Baca juga: Toyota Masih Menaruh Perhatiannya Pada Segmen Sedan

Toyota Mencatatkan Kenaikan Penjualan Mobil Bulan Mei 2021

Insentif pajak mobil 1.500 cc dan 2.500 cc ke bawah sebesar nol persen memang cukup efektif dalam meningkatkan penjualan. Tapi sepertinya itu hanya berlaku selama dua bulan pertama penerapan insentif tersebut, dan setelahnya malah mengalami sedikit penurunan. Ini terjadi karena bulan Mei merupakan bulan terakhir penerapan keringanan PPnBM nol persen (sebelum diperpanjang sampai Agustus).

Meski begitu, TAM masih mampu menjual banyak mobil pada Mei lalu, terbukti dengan kenaikan penjualan hingga 200 persen.

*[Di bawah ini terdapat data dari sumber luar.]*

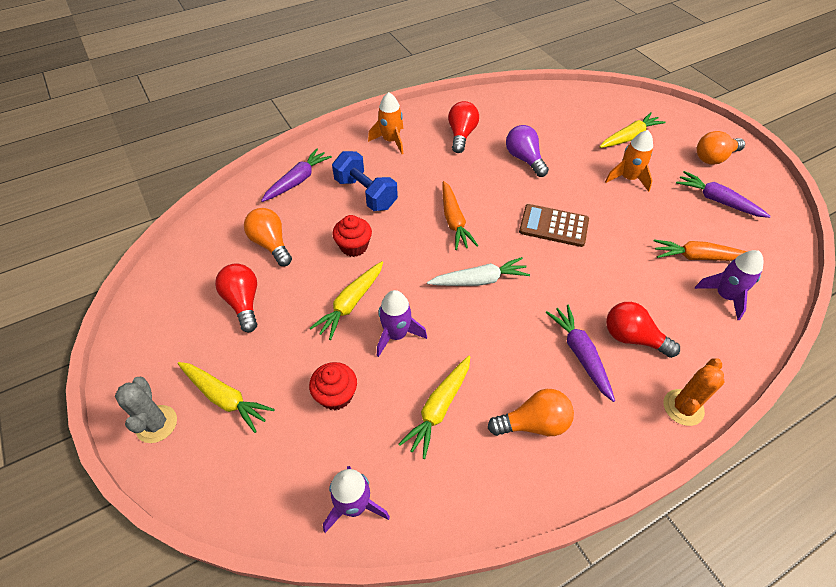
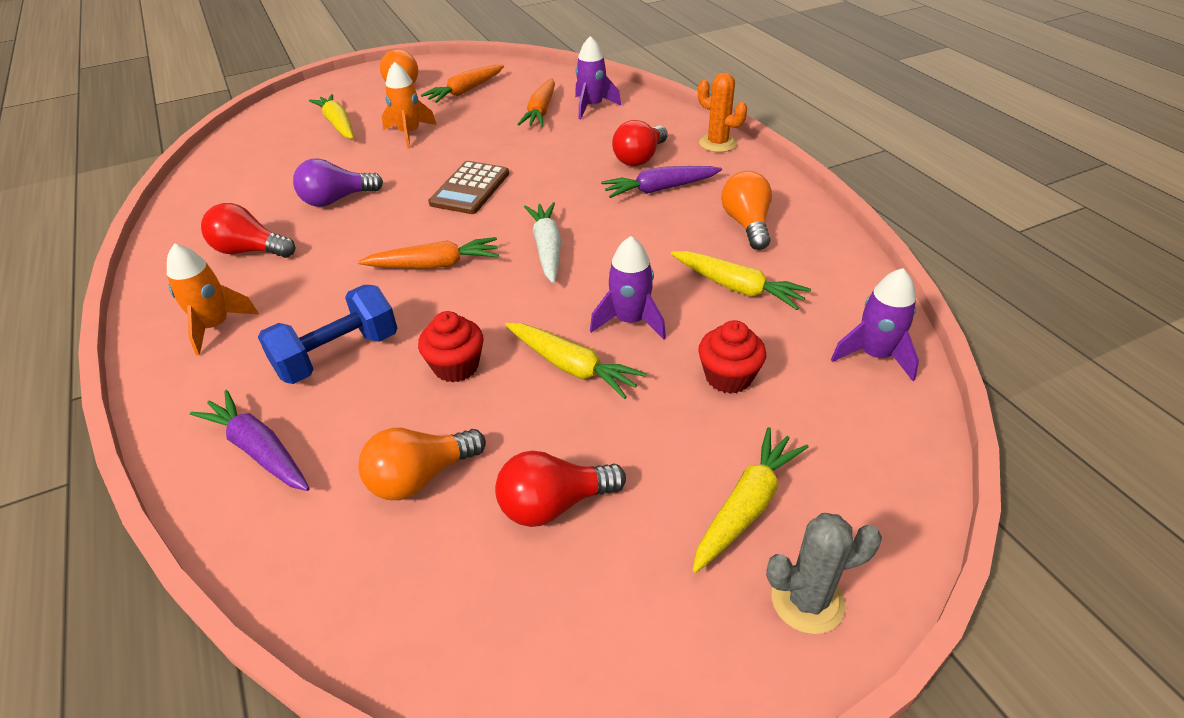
camera: 85 degrees left, 10 degrees down
purple carrot [676,171,771,218] -> orange carrot [421,65,504,103]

Bulan lalu, mereka mampu menjual hingga 21.117 unit, naik drastis dari tahun sebelumnya di bulan yang sama mencapai 6.727 unit. Tentu ini hasil yang cukup bagus, meski tak sebaik bulan lalu.

(Toyota Motors Cebu)

Avanza Tetap Mendominasi

LMPV Avanza tetap menjadi mobil unggulan Toyota dengan hasil penjualan mencapai 23 ribu unit sepanjang bulan Januari hingga Mei 2021. Hasil tersebut jauh lebih baik dari periode tahun lalu yang hanya tembus 19 ribu unit saja. Memang karena saat itu, kondisi pasar masih belum sebaik sekarang.

Di bawah Avanza, ada LSUV Rush yang mampu menjual hingga 19 ribu unit di periode yang sama, meningkat dari tahun lalu yang hanya mencapai 15 ribu unit. Namun peningkatan tertinggi diraih oleh Kijang Innova, dimana model medium MPV ini mengalami kenaikan penjualan dari 13 ribu unit naik menjadi 18 ribu unit. Fortuner dan Yaris masing-masing terjual sebanyak 5,6 ribu unit dan 2,7 ribu unit pada Januari-Mei 2021.

Dengan adanya perpanjangan insentif pajak nol persen, TAM menargetkan mampu memulihkan angka penjualan yang sebelumnya terpuruk pada tahun 2020. Apalagi mereka ingin menguasai penjualan mobil di Indonesia setelah sebelumnya direbut oleh Honda Brio.